▶ EXERCISE: Using the records that appear below, write out exactly the lines from the one with "X100019913Y-100549676D01*" through the one with "X100200709Y-103087822D01*", keeping both end lines.

▶ Plain-text engineering files:

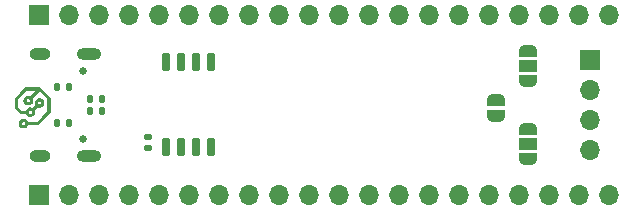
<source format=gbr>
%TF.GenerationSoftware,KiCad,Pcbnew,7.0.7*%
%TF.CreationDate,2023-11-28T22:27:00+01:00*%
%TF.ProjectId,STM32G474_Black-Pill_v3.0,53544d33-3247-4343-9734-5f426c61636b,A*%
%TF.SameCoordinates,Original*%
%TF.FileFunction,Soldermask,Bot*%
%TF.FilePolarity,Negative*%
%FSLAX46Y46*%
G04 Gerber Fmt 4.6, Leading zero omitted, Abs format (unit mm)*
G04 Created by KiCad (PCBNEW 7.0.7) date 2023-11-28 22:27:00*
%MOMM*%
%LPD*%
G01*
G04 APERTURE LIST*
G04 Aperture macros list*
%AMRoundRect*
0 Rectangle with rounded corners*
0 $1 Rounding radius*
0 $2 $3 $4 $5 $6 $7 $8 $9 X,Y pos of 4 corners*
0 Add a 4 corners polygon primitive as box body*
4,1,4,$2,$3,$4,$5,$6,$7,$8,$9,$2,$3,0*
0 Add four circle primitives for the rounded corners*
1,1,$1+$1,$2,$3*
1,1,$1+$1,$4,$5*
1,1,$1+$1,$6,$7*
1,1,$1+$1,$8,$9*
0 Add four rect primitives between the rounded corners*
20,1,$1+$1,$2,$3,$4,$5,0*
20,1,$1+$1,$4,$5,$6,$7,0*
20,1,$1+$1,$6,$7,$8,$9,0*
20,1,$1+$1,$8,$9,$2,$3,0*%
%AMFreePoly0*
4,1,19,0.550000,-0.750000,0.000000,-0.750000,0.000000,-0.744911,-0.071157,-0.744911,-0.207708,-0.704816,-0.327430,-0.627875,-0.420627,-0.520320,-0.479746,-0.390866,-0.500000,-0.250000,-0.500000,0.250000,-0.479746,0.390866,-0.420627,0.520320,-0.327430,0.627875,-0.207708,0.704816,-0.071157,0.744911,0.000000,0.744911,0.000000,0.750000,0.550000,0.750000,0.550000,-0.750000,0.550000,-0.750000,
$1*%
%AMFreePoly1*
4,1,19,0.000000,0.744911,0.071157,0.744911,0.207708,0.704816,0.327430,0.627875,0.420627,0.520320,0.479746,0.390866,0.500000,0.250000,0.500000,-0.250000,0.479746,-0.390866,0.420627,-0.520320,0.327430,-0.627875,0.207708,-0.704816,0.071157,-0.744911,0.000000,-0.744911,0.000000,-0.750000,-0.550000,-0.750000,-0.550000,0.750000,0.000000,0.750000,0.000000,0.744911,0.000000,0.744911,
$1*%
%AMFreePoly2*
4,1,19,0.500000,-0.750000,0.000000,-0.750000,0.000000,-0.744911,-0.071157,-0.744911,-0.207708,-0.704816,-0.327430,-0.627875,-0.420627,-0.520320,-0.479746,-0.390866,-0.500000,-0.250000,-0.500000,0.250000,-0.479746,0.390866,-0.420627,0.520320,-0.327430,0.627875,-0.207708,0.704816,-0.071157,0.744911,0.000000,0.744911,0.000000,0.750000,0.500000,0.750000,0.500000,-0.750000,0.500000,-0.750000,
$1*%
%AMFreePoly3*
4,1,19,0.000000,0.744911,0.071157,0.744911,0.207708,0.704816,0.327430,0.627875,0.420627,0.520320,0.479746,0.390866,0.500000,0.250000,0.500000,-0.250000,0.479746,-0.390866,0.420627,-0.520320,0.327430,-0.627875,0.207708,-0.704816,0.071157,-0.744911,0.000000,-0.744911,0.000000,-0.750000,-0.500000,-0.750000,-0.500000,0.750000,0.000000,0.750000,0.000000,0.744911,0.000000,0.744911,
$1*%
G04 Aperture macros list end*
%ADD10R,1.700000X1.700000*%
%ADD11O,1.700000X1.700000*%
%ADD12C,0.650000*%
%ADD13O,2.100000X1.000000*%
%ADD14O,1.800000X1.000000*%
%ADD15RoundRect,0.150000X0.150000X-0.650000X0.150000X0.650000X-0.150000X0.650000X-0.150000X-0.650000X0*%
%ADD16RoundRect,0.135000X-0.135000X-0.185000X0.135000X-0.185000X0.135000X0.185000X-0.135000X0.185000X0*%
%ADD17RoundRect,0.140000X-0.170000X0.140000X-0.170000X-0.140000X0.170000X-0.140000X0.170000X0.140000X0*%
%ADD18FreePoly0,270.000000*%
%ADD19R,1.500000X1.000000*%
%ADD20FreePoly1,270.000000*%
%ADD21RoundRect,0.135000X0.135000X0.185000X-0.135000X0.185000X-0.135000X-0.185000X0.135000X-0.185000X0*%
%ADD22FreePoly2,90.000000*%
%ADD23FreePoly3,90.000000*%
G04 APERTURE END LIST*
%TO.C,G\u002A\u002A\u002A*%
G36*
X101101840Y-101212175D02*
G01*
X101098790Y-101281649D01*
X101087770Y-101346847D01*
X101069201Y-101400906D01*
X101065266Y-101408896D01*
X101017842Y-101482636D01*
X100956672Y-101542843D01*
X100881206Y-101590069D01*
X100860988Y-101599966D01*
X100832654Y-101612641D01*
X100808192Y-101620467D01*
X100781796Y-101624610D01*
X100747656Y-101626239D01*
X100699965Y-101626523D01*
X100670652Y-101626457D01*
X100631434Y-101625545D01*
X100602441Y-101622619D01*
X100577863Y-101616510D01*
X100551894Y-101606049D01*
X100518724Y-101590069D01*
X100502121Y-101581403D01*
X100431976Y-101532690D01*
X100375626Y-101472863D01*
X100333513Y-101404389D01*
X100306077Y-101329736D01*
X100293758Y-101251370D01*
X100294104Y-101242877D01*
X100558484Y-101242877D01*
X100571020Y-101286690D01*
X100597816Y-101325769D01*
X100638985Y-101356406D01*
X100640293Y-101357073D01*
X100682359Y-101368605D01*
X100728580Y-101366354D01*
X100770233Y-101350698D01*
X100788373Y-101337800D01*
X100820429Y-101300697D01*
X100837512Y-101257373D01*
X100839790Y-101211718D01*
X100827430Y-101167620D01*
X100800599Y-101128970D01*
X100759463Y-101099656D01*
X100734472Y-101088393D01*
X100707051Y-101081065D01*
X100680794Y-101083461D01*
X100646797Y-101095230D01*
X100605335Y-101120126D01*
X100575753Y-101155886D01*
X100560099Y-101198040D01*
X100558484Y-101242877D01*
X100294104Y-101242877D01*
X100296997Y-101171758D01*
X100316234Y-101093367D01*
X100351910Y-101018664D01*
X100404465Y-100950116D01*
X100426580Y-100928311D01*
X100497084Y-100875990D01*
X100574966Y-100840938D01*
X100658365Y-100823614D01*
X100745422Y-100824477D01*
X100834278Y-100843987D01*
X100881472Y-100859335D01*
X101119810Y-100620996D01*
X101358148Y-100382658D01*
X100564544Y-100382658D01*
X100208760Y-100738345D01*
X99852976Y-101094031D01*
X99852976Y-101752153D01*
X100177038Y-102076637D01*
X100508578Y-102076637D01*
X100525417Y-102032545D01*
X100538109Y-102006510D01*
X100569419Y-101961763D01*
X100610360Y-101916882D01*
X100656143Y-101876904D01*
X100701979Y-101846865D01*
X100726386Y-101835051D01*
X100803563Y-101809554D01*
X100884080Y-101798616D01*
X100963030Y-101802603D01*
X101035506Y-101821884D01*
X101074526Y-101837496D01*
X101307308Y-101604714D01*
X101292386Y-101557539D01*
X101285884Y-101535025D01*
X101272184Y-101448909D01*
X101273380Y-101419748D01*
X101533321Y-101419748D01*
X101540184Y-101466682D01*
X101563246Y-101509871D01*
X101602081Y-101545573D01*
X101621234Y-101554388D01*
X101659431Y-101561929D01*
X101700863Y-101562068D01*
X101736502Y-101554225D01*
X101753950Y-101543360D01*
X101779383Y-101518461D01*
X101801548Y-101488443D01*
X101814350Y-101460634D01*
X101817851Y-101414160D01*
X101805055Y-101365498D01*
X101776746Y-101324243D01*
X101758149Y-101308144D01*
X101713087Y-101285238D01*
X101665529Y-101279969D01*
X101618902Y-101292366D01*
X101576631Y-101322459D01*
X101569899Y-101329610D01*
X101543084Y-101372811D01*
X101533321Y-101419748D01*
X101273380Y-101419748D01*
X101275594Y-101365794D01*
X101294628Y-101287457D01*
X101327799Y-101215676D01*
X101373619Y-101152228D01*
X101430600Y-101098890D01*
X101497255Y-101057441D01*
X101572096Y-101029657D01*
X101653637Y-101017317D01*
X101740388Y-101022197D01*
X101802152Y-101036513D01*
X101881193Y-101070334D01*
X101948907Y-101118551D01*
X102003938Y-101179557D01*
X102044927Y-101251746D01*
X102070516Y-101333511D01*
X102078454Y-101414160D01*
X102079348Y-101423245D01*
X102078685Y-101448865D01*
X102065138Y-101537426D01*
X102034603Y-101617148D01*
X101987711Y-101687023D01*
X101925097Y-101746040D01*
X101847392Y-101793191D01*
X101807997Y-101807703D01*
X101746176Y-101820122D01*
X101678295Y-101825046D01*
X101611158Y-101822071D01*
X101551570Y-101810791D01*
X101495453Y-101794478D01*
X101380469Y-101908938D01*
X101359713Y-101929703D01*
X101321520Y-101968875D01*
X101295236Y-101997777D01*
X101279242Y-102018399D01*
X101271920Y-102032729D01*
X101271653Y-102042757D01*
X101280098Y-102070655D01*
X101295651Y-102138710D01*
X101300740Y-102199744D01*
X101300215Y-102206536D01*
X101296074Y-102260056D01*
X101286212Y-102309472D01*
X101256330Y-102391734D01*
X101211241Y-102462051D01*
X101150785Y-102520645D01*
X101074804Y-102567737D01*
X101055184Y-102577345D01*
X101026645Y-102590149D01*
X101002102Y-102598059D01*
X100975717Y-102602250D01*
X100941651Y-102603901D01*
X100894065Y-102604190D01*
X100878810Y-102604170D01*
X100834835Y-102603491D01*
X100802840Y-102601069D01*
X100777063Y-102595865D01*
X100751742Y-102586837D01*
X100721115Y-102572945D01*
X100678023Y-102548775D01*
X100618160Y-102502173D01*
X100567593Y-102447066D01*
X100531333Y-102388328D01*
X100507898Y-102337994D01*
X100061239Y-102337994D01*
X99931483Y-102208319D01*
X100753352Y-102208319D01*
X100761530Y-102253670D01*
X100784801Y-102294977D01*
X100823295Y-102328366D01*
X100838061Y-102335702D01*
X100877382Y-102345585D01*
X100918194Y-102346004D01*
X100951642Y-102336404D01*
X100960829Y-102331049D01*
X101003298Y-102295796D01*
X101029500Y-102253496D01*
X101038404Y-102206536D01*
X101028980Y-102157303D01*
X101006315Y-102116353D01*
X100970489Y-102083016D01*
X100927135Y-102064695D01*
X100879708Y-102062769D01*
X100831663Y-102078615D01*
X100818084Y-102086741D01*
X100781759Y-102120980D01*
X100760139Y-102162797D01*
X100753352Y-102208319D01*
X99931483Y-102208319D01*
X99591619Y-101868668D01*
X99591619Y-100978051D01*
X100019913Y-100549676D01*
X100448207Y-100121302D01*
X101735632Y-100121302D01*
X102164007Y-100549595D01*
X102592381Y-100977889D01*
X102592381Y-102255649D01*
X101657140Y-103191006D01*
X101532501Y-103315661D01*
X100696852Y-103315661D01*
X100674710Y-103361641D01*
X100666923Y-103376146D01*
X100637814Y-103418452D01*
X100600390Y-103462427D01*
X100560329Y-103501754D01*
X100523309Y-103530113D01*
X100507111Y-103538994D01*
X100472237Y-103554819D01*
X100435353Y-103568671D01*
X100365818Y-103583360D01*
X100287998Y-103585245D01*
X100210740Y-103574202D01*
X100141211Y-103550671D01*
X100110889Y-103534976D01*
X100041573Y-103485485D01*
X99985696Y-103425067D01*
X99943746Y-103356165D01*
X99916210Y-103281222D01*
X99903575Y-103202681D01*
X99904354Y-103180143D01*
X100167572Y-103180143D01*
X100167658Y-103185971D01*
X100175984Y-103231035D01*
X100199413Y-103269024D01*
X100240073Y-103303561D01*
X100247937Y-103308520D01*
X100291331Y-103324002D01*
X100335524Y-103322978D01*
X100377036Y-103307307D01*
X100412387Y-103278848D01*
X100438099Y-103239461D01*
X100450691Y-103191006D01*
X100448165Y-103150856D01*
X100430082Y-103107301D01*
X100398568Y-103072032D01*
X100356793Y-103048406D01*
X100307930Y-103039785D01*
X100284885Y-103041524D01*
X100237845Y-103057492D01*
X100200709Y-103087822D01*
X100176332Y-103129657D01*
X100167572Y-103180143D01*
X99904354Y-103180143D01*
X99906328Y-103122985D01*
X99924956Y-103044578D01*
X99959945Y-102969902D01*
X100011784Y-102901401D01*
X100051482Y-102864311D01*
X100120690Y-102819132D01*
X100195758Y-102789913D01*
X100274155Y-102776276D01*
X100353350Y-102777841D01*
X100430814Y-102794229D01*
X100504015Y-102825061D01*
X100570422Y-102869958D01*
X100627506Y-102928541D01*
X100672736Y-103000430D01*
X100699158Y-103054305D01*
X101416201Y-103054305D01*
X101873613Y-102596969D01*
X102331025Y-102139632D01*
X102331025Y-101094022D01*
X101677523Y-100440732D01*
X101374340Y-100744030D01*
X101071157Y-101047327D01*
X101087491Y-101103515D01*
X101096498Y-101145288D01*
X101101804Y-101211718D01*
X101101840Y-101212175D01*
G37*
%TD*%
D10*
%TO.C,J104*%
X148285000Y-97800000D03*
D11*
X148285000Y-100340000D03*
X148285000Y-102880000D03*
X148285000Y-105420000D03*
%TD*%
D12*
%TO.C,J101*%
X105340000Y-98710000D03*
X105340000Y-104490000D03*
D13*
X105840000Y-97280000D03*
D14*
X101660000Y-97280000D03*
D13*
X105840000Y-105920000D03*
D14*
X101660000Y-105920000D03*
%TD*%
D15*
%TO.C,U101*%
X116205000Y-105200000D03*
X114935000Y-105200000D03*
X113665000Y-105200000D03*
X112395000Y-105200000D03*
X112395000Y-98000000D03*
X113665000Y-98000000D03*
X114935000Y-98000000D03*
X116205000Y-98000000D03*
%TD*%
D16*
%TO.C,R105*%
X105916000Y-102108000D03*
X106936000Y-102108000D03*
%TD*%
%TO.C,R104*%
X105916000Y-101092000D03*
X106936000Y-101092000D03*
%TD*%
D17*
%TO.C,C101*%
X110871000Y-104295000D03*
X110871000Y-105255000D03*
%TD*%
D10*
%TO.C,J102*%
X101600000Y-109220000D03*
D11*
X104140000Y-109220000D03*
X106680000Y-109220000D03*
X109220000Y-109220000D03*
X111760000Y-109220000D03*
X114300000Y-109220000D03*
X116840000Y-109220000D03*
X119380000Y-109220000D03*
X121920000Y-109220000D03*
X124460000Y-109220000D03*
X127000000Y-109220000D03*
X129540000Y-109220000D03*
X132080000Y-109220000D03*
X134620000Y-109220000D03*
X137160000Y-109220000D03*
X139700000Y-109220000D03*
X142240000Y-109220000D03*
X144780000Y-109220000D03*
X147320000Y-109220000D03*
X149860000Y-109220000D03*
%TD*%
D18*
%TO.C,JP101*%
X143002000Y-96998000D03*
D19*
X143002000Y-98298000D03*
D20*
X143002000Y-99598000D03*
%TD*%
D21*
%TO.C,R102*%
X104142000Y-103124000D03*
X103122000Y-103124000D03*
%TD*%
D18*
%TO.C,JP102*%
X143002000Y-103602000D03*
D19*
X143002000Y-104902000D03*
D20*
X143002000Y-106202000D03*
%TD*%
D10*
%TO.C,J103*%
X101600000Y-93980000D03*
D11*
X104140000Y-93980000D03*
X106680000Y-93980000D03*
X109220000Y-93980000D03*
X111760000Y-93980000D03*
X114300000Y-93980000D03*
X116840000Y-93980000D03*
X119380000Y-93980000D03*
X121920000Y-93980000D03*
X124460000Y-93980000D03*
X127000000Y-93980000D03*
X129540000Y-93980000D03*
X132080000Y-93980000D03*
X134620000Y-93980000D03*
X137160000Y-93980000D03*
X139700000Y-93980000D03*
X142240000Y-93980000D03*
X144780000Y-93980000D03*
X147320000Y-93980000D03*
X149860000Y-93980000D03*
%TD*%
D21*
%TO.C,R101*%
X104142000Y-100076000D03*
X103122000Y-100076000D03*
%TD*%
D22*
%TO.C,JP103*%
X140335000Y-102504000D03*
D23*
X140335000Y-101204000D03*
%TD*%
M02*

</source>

* * *

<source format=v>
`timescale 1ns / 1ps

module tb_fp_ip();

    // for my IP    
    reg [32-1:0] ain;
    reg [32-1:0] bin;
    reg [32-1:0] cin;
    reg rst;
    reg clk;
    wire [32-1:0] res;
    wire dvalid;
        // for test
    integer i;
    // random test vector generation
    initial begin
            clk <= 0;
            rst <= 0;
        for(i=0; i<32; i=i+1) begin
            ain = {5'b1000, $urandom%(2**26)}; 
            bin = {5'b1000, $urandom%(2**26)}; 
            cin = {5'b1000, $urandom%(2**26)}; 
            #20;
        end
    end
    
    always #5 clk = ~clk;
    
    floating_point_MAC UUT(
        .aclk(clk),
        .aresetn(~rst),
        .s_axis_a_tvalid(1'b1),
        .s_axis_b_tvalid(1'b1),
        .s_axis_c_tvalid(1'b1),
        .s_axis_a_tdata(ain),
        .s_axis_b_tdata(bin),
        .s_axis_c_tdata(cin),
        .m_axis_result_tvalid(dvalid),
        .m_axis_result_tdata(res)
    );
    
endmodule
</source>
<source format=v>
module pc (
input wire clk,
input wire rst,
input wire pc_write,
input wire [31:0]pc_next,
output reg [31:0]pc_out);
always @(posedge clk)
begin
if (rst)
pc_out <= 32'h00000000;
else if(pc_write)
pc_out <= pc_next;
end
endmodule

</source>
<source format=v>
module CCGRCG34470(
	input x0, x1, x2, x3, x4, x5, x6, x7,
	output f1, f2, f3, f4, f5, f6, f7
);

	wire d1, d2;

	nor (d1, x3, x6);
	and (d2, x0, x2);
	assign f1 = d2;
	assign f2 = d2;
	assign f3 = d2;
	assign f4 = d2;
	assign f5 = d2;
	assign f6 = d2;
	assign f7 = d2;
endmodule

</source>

▶ OUTPUT BELOW:
X100019913Y-100549676D01*
X100448207Y-100121302D01*
X101735632Y-100121302D01*
X102164007Y-100549595D01*
X102592381Y-100977889D01*
X102592381Y-102255649D01*
X101657140Y-103191006D01*
X101532501Y-103315661D01*
X100696852Y-103315661D01*
X100674710Y-103361641D01*
X100666923Y-103376146D01*
X100637814Y-103418452D01*
X100600390Y-103462427D01*
X100560329Y-103501754D01*
X100523309Y-103530113D01*
X100507111Y-103538994D01*
X100472237Y-103554819D01*
X100435353Y-103568671D01*
X100365818Y-103583360D01*
X100287998Y-103585245D01*
X100210740Y-103574202D01*
X100141211Y-103550671D01*
X100110889Y-103534976D01*
X100041573Y-103485485D01*
X99985696Y-103425067D01*
X99943746Y-103356165D01*
X99916210Y-103281222D01*
X99903575Y-103202681D01*
X99904354Y-103180143D01*
X100167572Y-103180143D01*
X100167658Y-103185971D01*
X100175984Y-103231035D01*
X100199413Y-103269024D01*
X100240073Y-103303561D01*
X100247937Y-103308520D01*
X100291331Y-103324002D01*
X100335524Y-103322978D01*
X100377036Y-103307307D01*
X100412387Y-103278848D01*
X100438099Y-103239461D01*
X100450691Y-103191006D01*
X100448165Y-103150856D01*
X100430082Y-103107301D01*
X100398568Y-103072032D01*
X100356793Y-103048406D01*
X100307930Y-103039785D01*
X100284885Y-103041524D01*
X100237845Y-103057492D01*
X100200709Y-103087822D01*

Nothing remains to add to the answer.